Praying Peace: Women Speak to God and the World

by Jessica Mussro

The year from spring 2011 to the coming spring of 2012 has been a year full of women proclaiming “Peace!” at the top of their lungs. Not quiet wishes for tranquility or ease, but bold pushes toward equity and right-ness, even as they are buffeted in the process. Faced with such conviction, I wonder if their demands don’t carry the same weight we assign to formal “prayer”: an act moving people beyond themselves in acknowledgement of Something bigger, Someone more gracious and powerful. Across boundaries of age, economic status, nationality, and religion, women are reaching for more. Praying.

Peace. Justice. Mercy. Be to us.

Perhaps the women receiving the most notoriety for this stance are the three 2011 Nobel Peace Prize winners: Ellen Johnson Sirleaf, first woman president of Liberia; Leymah Gbowee, head of the Women Peace and Security Network (WPSN) and a mobilizer of Liberian women to end civil violence; and Tawakkol Karman, a dedicated Yemeni journalist and non-violent protester whose arrest became a symbol of the struggle against President Saleh. Women who refuse to implement the violence that surrounds them. Women the world has recognized for not accepting the conditions it has handed them.

Images from the Egyptian revolution also have a prominent place in this year: women, children, youth, and men alike protested against President Hosni Mubarak and the military rule that followed in his wake. Long hours spent on cold ground, holding placards, washing out tear gas from eyes and noses—these were shared experiences. Egypt’s women, however, have other stories to tell. Unique, difficult stories of “virginity tests” and beatings by military or police, of limited representation in the new Parliament, of a growing reliance on men for defense during protests, etc. The need to speak peace has not diminished.

In Bahrain, Zainab al-Khawaja has been in and out of detention as she continues to call attention to her country’s stifled uprising. While men in power attempt to shut down popular unrest, she continues to sit, to shout, to draw attention to issues that remain unresolved. Further east, in Afghanistan, religious clerics have recently submitted suggestions to President Karzai that, if implemented, would create restrictions on women’s activities; Afghani women, including MP Fawzia Koofi, are already speaking out, according to the BBC: “We have struggled for 10 years. We have gained so much. This is the beginning of compromising some of those gains that cost us and the international community blood and treasure." 
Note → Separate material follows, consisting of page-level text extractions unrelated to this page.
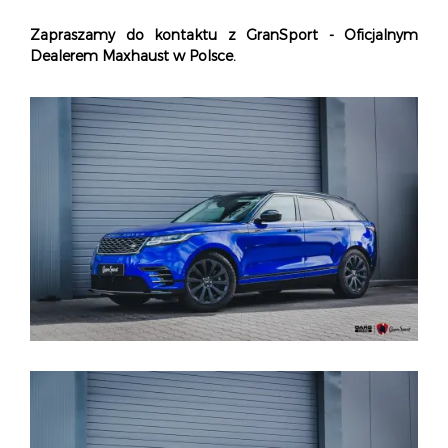
Zapraszamy do kontaktu z GranSport - Oficjalnym
Dealerem Maxhaust w Polsce.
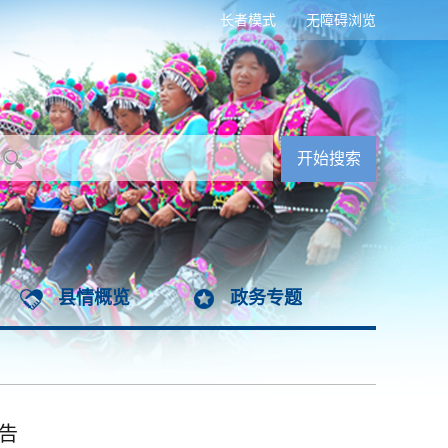
长者模式
无障碍浏览
县情概览
政务专题
告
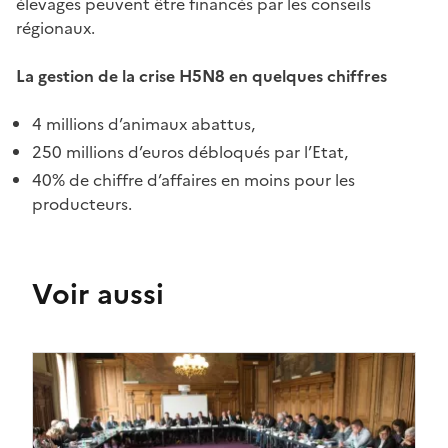
élevages peuvent être financés par les conseils
régionaux.
La gestion de la crise H5N8 en quelques chiffres
4 millions d’animaux abattus,
250 millions d’euros débloqués par l’Etat,
40% de chiffre d’affaires en moins pour les
producteurs.
Voir aussi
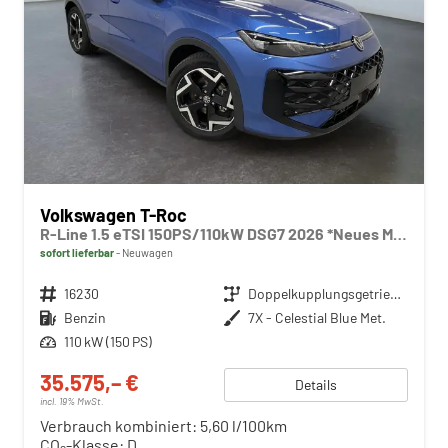
Volkswagen T-Roc
R-Line 1.5 eTSI 150PS/110kW DSG7 2026 *Neues Modell* +AHK+PARK ASSIST PLUS+18"ALU
sofort lieferbar
Neuwagen
Fahrzeugnr.
16230
Getriebe
Doppelkupplungsgetriebe (DSG)
Kraftstoff
Benzin
Außenfarbe
7X - Celestial Blue Met.
Leistung
110 kW (150 PS)
35.575,– €
Details
incl. 19% MwSt.
Verbrauch kombiniert:
5,60 l/100km
CO
-Klasse:
D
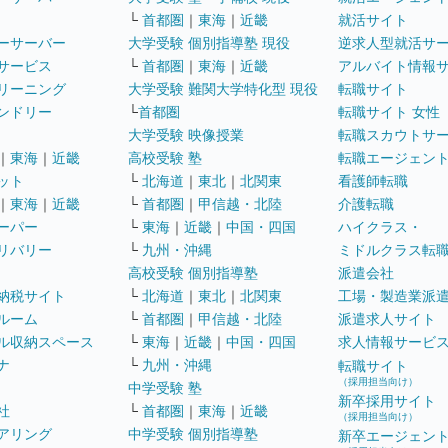
└
首都圏
｜
東海
｜
近畿
就活サイト
ーサーバー
大学受験 個別指導塾 現役
逆求人型就活サ
サービス
└
首都圏
｜
東海
｜
近畿
アルバイト情報
リーニング
大学受験 難関大学特化型 現役
転職サイト
ンドリー
└
首都圏
転職サイト 女性
大学受験 映像授業
転職スカウトサ
｜
東海
｜
近畿
高校受験 塾
転職エージェン
ット
└
北海道
｜
東北
｜
北関東
看護師転職
｜
東海
｜
近畿
└
首都圏
｜
甲信越・北陸
介護転職
ーパー
└
東海
｜
近畿
｜
中国・四国
ハイクラス・
リバリー
└
九州・沖縄
ミドルクラス転
高校受験 個別指導塾
派遣会社
納税サイト
└
北海道
｜
東北
｜
北関東
工場・製造業派
ルーム
└
首都圏
｜
甲信越・北陸
派遣求人サイト
ル収納スペース
└
東海
｜
近畿
｜
中国・四国
求人情報サービ
ナ
└
九州・沖縄
転職サイト
（採用担当向け）
中学受験 塾
新卒採用サイト
社
└
首都圏
｜
東海
｜
近畿
（採用担当向け）
アリング
中学受験 個別指導塾
新卒エージェン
Just across the border, Pakistan’s first Oscar-winner, Sharmeen Obaid-Chinoy, received recognition for her film Saving Face, drawing international attention to the horrors of acid-burning and to women and doctors who work to reverse them. American women are wrestling with federal and state legislators on both sides of the aisle, voicing their concerns regarding birth controlrequired ultrasounds, and human life. This year women are speaking across the world, and the world is rubbing its eyes and taking notice of their positions and their protests - their prayers - for peace.

In both Christian and Muslim prayer, there is a practice that fascinates me. For Muslims, it comes near the end of the daily recitation: worshippers are kneeling, whispering "Peace" over one shoulder, then the other. To neighbors visible and invisible they speak the words wasalaam’alykum. "Peace to you." In liturgically-oriented churches, there is a point in the service for grasping hands or holding out arms to bless with the peace of Christ, that it might “rule, or act as umpire continually, in our hearts, settling all questions that arise in our minds” [Col. 3:15, Amplified Bible]. Those reaching towards each other dare to believe that through a posture of openness and grace, Jesus’s promised peace can flow, enter, reside.

When Jesus commanded his followers to pray for, receive, and pass peace, he didn’t promise that it would be easy or that we would be “understood.” He did, however, go so far as to say that we would be “blessed,” that we would be the progeny of God [Matt. 5:9]. 

Act, pray, reach out - then we will be God’s daughters.

As an international crisis continues to foment in Syria and disrupt the tenuous social balance in Lebanon, it is time for women to cry out for peace again, with and for their sisters in the Middle East. To express outrage at their needless deaths, the slaughter of their sons, brothers, husbands and fathers and to empower them to heal their fractured communities. To motivate the world toward humanitarian action and the world’s leaders toward soul-searching. To speak Peace - not “status quo,” not “silence,” but peace - into the violence, into ourselves, and into our world.